» **Work order**
From the line that contains "Toute la communauté" through the line that contains "Site PIC Magazine", output every line of the listing below exactly and leave out all the rest.

» **Records for the task**

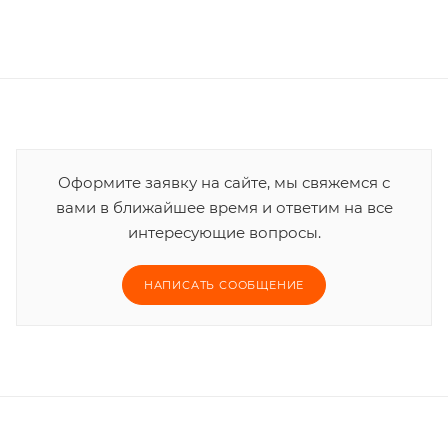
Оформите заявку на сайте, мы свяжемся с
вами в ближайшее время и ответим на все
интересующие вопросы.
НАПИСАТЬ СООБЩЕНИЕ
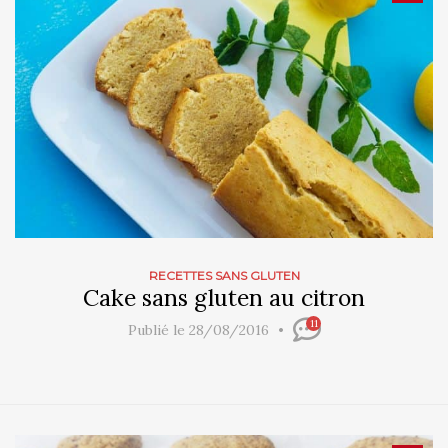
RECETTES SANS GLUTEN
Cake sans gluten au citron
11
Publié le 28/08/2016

==

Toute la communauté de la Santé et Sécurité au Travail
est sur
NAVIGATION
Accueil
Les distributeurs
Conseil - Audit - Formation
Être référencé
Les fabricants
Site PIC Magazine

» **Written solution**
Toute la communauté de la Santé et Sécurité au Travail
est sur
NAVIGATION
Accueil
Les distributeurs
Conseil - Audit - Formation
Être référencé
Les fabricants
Site PIC Magazine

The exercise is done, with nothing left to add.